## Records supplied
—————
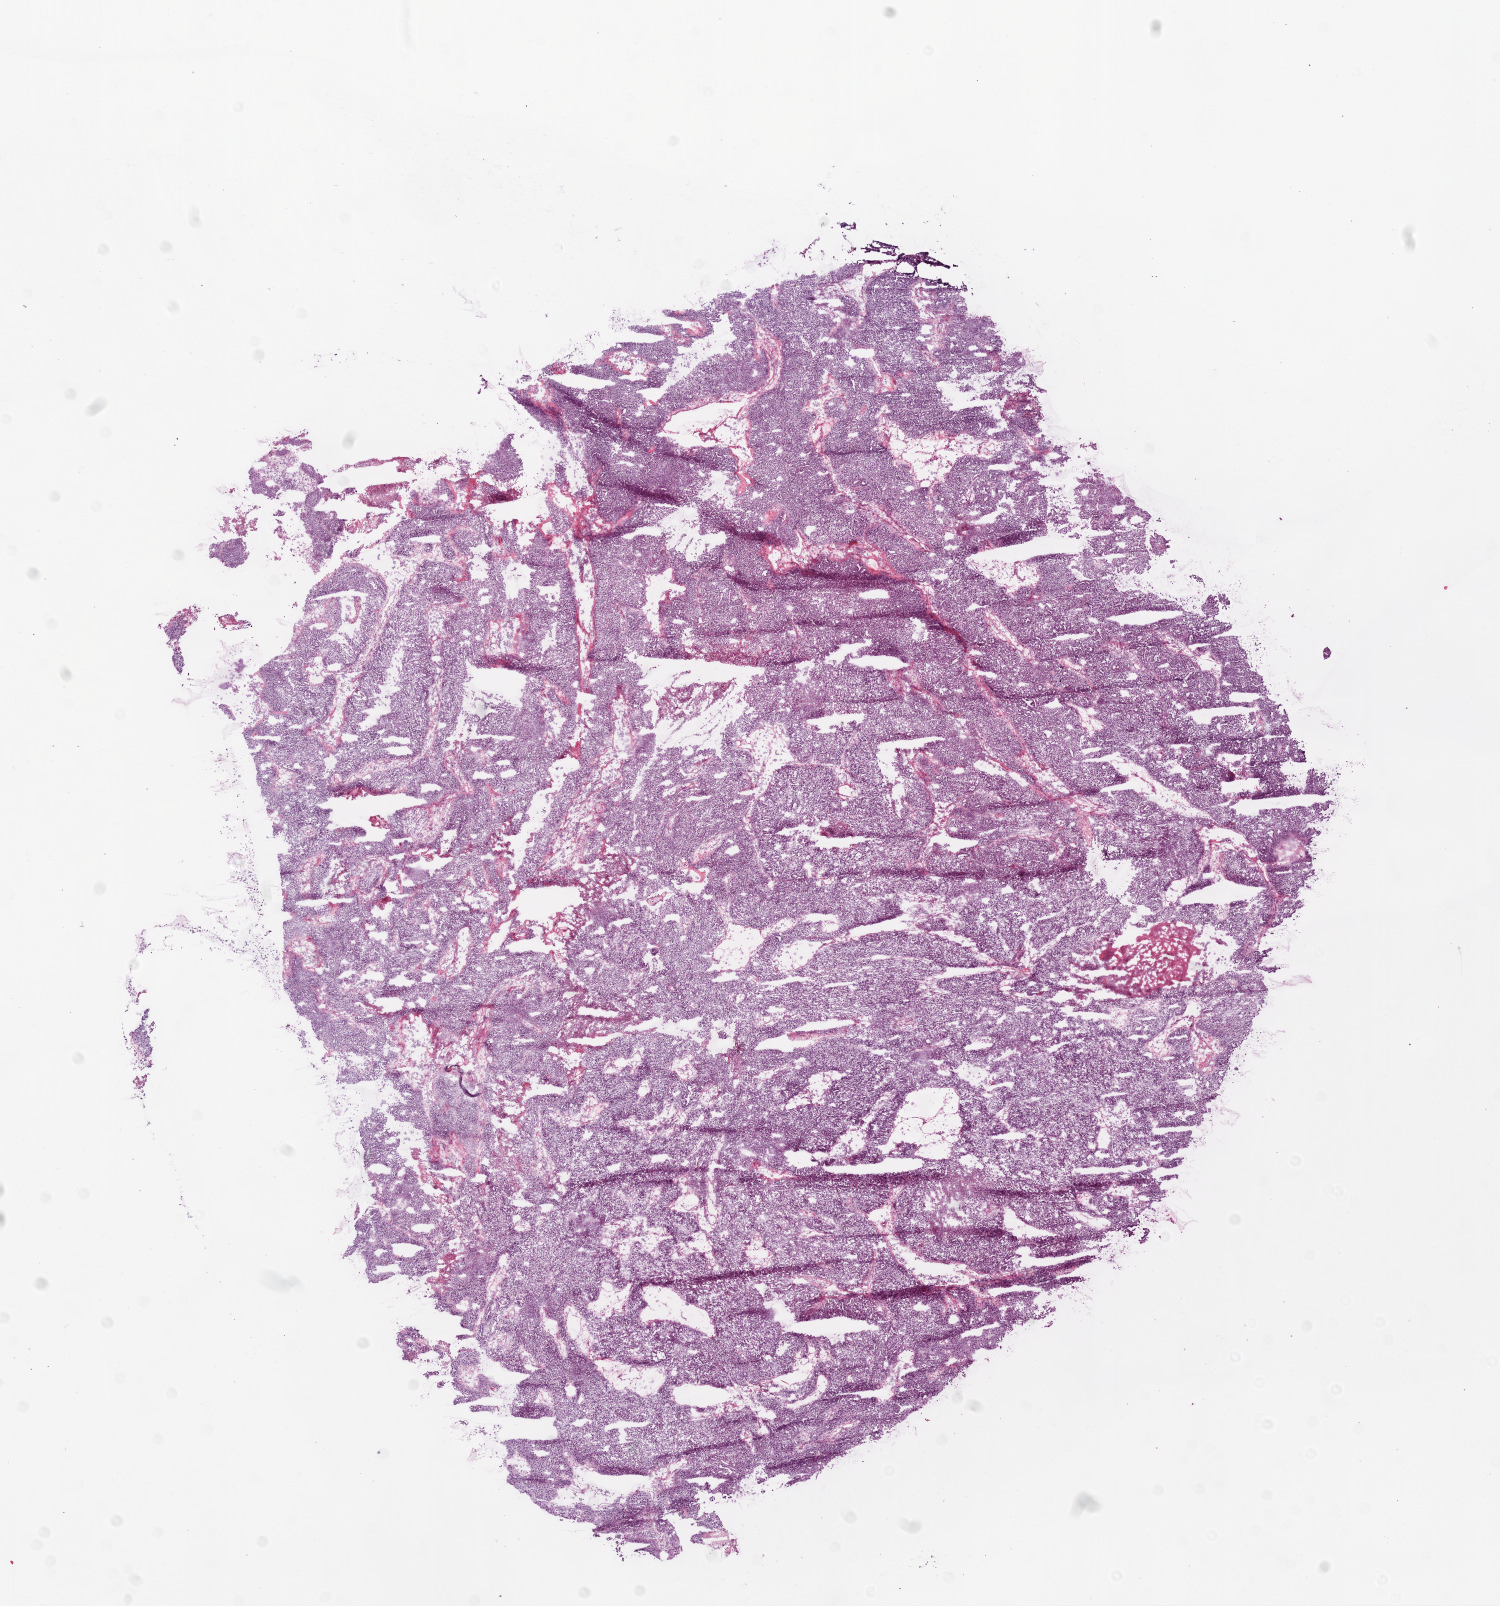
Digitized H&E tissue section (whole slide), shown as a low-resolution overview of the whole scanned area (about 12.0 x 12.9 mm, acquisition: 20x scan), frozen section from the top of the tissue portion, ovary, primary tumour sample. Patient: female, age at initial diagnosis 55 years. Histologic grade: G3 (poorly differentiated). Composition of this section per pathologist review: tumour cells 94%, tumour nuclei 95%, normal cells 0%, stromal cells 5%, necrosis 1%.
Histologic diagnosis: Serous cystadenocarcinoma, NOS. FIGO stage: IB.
—————
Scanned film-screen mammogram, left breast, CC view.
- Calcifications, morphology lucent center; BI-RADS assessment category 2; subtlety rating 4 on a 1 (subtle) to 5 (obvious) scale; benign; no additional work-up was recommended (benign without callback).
—————
Scan the material for the string "diagnosis". Copy each line where it appears.

Digitized H&E tissue section (whole slide), shown as a low-resolution overview of the whole scanned area (about 12.0 x 12.9 mm, acquisition: 20x scan), frozen section from the top of the tissue portion, ovary, primary tumour sample. Patient: female, age at initial diagnosis 55 years. Histologic grade: G3 (poorly differentiated). Composition of this section per pathologist review: tumour cells 94%, tumour nuclei 95%, normal cells 0%, stromal cells 5%, necrosis 1%.
Histologic diagnosis: Serous cystadenocarcinoma, NOS. FIGO stage: IB.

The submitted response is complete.